AMERICAN-NOIR EXPLORES LA NOUVELLE VAGUE

With roots originally in fashion illustration, I am flattered by and grateful for the extraordinary response I’ve received to what began one dreary northwest November day in 2011, as a capricious idea to create a present day homage to my favourite Film Noir and French New Wave films – an undertaking much easier said than done, but a labour of love all the same.

Over the past several years, I have frequently been asked why I’ve chosen such a fluid and contemporary approach to Film Noir, rather than using traditional noir symbolism.

In reply, I’ve never been one to circumscribe my approach to creativity, thus have shunned a narrow archetypal interpretation of Film Noir and chosen to limit my use of shady characters in dimly lit alleys, fedoras, garter belts and Venetian blinds.  As well… you aren’t going to find any guns populating my canvases, because frankly, I don’t believe repetitive characters and themes, when used for the purposes of recognition or commercialism, necessarily result in anything apart from soulless art, which in the case of Film Noir, would result in a gross injustice.  

The aesthetic of Film Noir, influenced by the powerful imagery of German Expressionism, calls into question such weighty topics as virtue and corruption, morality, redemption and paranoia, and it is each of these elements I find so compelling about the genre.  

Visually, Noir is an urban, edgy-angled melodrama played out between tyrannical or effete men and defenseless or guileful femme fatales.  It is, as well, a timeless abstract response to the emotional frailties of human nature, consistent elements I strive to incorporate into each of my canvases.  

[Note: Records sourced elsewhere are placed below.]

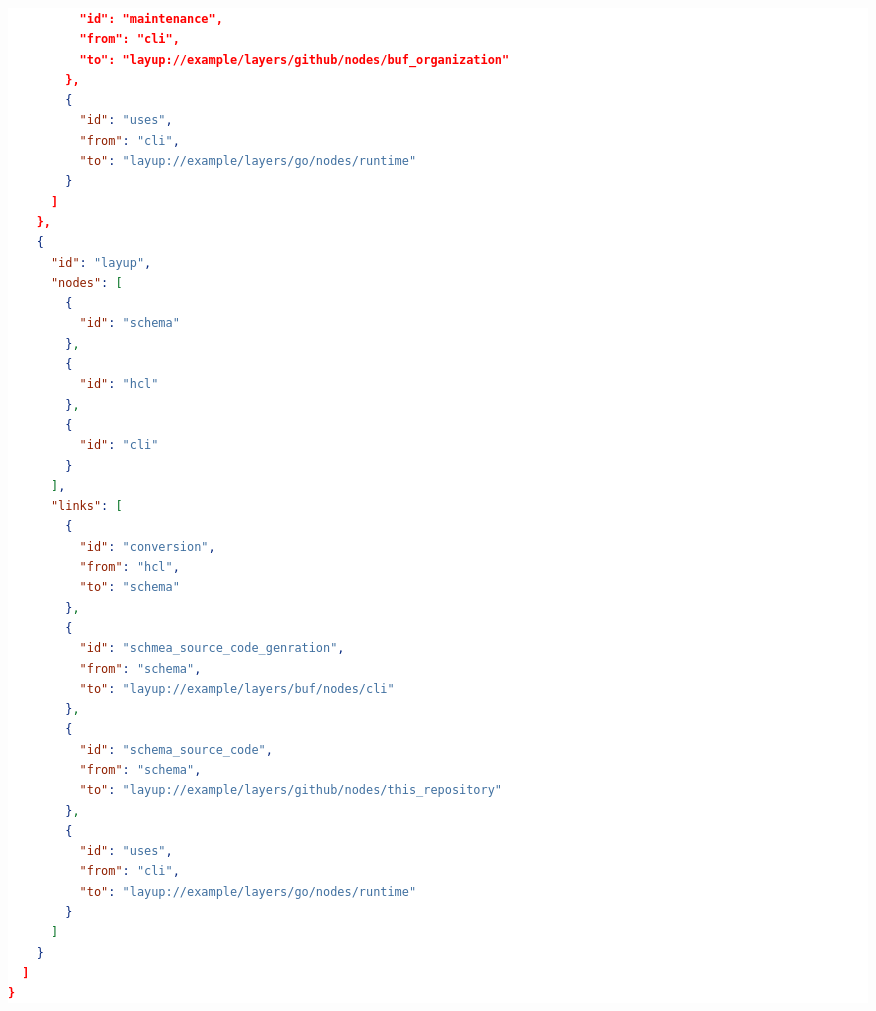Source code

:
 ```json
          "id": "maintenance",
          "from": "cli",
          "to": "layup://example/layers/github/nodes/buf_organization"
        },
        {
          "id": "uses",
          "from": "cli",
          "to": "layup://example/layers/go/nodes/runtime"
        }
      ]
    },
    {
      "id": "layup",
      "nodes": [
        {
          "id": "schema"
        },
        {
          "id": "hcl"
        },
        {
          "id": "cli"
        }
      ],
      "links": [
        {
          "id": "conversion",
          "from": "hcl",
          "to": "schema"
        },
        {
          "id": "schmea_source_code_genration",
          "from": "schema",
          "to": "layup://example/layers/buf/nodes/cli"
        },
        {
          "id": "schema_source_code",
          "from": "schema",
          "to": "layup://example/layers/github/nodes/this_repository"
        },
        {
          "id": "uses",
          "from": "cli",
          "to": "layup://example/layers/go/nodes/runtime"
        }
      ]
    }
  ]
}
```
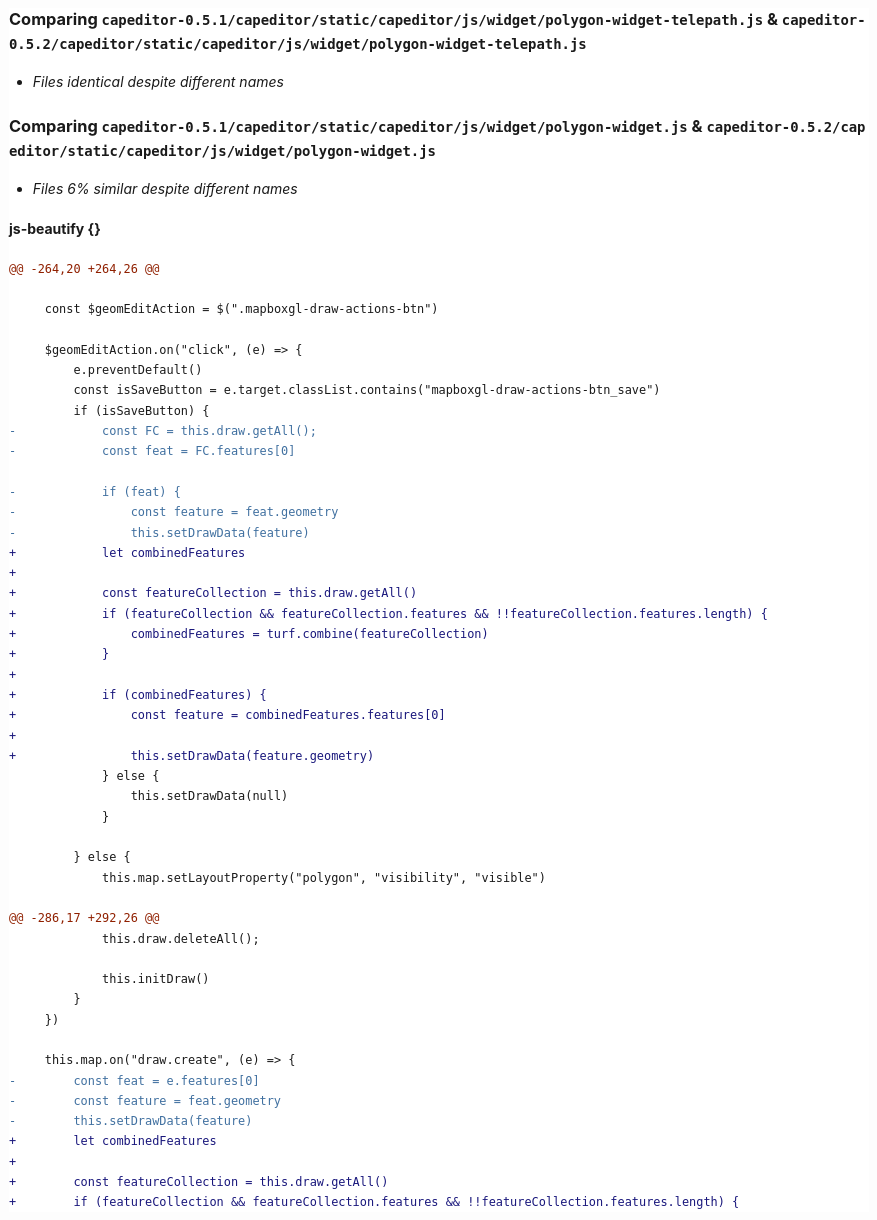 ### Comparing `capeditor-0.5.1/capeditor/static/capeditor/js/widget/polygon-widget-telepath.js` & `capeditor-0.5.2/capeditor/static/capeditor/js/widget/polygon-widget-telepath.js`

 * *Files identical despite different names*

### Comparing `capeditor-0.5.1/capeditor/static/capeditor/js/widget/polygon-widget.js` & `capeditor-0.5.2/capeditor/static/capeditor/js/widget/polygon-widget.js`

 * *Files 6% similar despite different names*

#### js-beautify {}

```diff
@@ -264,20 +264,26 @@
 
     const $geomEditAction = $(".mapboxgl-draw-actions-btn")
 
     $geomEditAction.on("click", (e) => {
         e.preventDefault()
         const isSaveButton = e.target.classList.contains("mapboxgl-draw-actions-btn_save")
         if (isSaveButton) {
-            const FC = this.draw.getAll();
-            const feat = FC.features[0]
 
-            if (feat) {
-                const feature = feat.geometry
-                this.setDrawData(feature)
+            let combinedFeatures
+
+            const featureCollection = this.draw.getAll()
+            if (featureCollection && featureCollection.features && !!featureCollection.features.length) {
+                combinedFeatures = turf.combine(featureCollection)
+            }
+
+            if (combinedFeatures) {
+                const feature = combinedFeatures.features[0]
+
+                this.setDrawData(feature.geometry)
             } else {
                 this.setDrawData(null)
             }
 
         } else {
             this.map.setLayoutProperty("polygon", "visibility", "visible")
 
@@ -286,17 +292,26 @@
             this.draw.deleteAll();
 
             this.initDraw()
         }
     })
 
     this.map.on("draw.create", (e) => {
-        const feat = e.features[0]
-        const feature = feat.geometry
-        this.setDrawData(feature)
+        let combinedFeatures
+
+        const featureCollection = this.draw.getAll()
+        if (featureCollection && featureCollection.features && !!featureCollection.features.length) {
```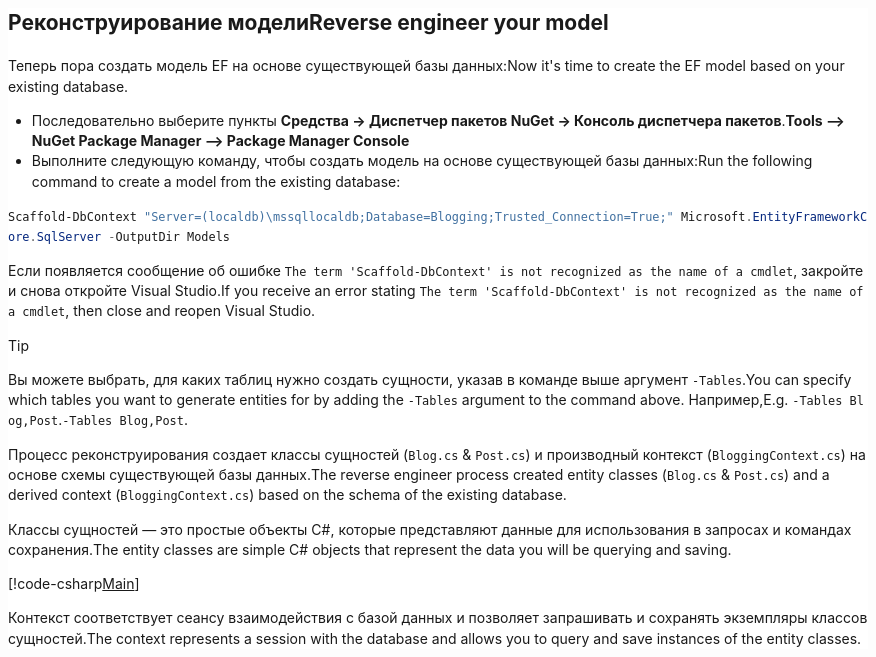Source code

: ## <a name="reverse-engineer-your-model"></a><span data-ttu-id="6b3d9-147">Реконструирование модели</span><span class="sxs-lookup"><span data-stu-id="6b3d9-147">Reverse engineer your model</span></span>

<span data-ttu-id="6b3d9-148">Теперь пора создать модель EF на основе существующей базы данных:</span><span class="sxs-lookup"><span data-stu-id="6b3d9-148">Now it's time to create the EF model based on your existing database.</span></span>

* <span data-ttu-id="6b3d9-149">Последовательно выберите пункты **Средства -> Диспетчер пакетов NuGet -> Консоль диспетчера пакетов**.</span><span class="sxs-lookup"><span data-stu-id="6b3d9-149">**Tools –> NuGet Package Manager –> Package Manager Console**</span></span>
* <span data-ttu-id="6b3d9-150">Выполните следующую команду, чтобы создать модель на основе существующей базы данных:</span><span class="sxs-lookup"><span data-stu-id="6b3d9-150">Run the following command to create a model from the existing database:</span></span>

``` powershell
Scaffold-DbContext "Server=(localdb)\mssqllocaldb;Database=Blogging;Trusted_Connection=True;" Microsoft.EntityFrameworkCore.SqlServer -OutputDir Models
```

<span data-ttu-id="6b3d9-151">Если появляется сообщение об ошибке `The term 'Scaffold-DbContext' is not recognized as the name of a cmdlet`, закройте и снова откройте Visual Studio.</span><span class="sxs-lookup"><span data-stu-id="6b3d9-151">If you receive an error stating `The term 'Scaffold-DbContext' is not recognized as the name of a cmdlet`, then close and reopen Visual Studio.</span></span>

> [!TIP]  
> <span data-ttu-id="6b3d9-152">Вы можете выбрать, для каких таблиц нужно создать сущности, указав в команде выше аргумент `-Tables`.</span><span class="sxs-lookup"><span data-stu-id="6b3d9-152">You can specify which tables you want to generate entities for by adding the `-Tables` argument to the command above.</span></span> <span data-ttu-id="6b3d9-153">Например,</span><span class="sxs-lookup"><span data-stu-id="6b3d9-153">E.g.</span></span> <span data-ttu-id="6b3d9-154">`-Tables Blog,Post`.</span><span class="sxs-lookup"><span data-stu-id="6b3d9-154">`-Tables Blog,Post`.</span></span>

<span data-ttu-id="6b3d9-155">Процесс реконструирования создает классы сущностей (`Blog.cs` & `Post.cs`) и производный контекст (`BloggingContext.cs`) на основе схемы существующей базы данных.</span><span class="sxs-lookup"><span data-stu-id="6b3d9-155">The reverse engineer process created entity classes (`Blog.cs` & `Post.cs`) and a derived context (`BloggingContext.cs`) based on the schema of the existing database.</span></span>

 <span data-ttu-id="6b3d9-156">Классы сущностей — это простые объекты C#, которые представляют данные для использования в запросах и командах сохранения.</span><span class="sxs-lookup"><span data-stu-id="6b3d9-156">The entity classes are simple C# objects that represent the data you will be querying and saving.</span></span>

 [!code-csharp[Main](../../../../samples/core/GetStarted/AspNetCore/EFGetStarted.AspNetCore.ExistingDb/Models/Blog.cs)]

 <span data-ttu-id="6b3d9-157">Контекст соответствует сеансу взаимодействия с базой данных и позволяет запрашивать и сохранять экземпляры классов сущностей.</span><span class="sxs-lookup"><span data-stu-id="6b3d9-157">The context represents a session with the database and allows you to query and save instances of the entity classes.</span></span>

Following on from the aesthetic of 40’s and 50’s American noir, and drawing influence from the uncensored ‘Golden Age’ of neo-realism in Italian cinema, filmmakers such as Francois Truffaut, Jacques Demy, Claude Chabrol and Jean-Luc Godard, among others, rejected traditional filmmaking, as they embraced the sociopolitical atmosphere surrounding a post-war France, thus La Nouvelle Vague (The French New Wave) was born.

Exploring existential themes while developing innovative filmmaking techniques such as jump cut editing, the French New Wave directors were masters of narrative ambiguity.  As this theme is such a prominent influence on nearly all of my past compositions, I’m excited to soon exhibit my Nouvelle Vague series – put on temporary hold due to COVID, but one I hope will be as well-received as my 9-year commitment to the art of Noir.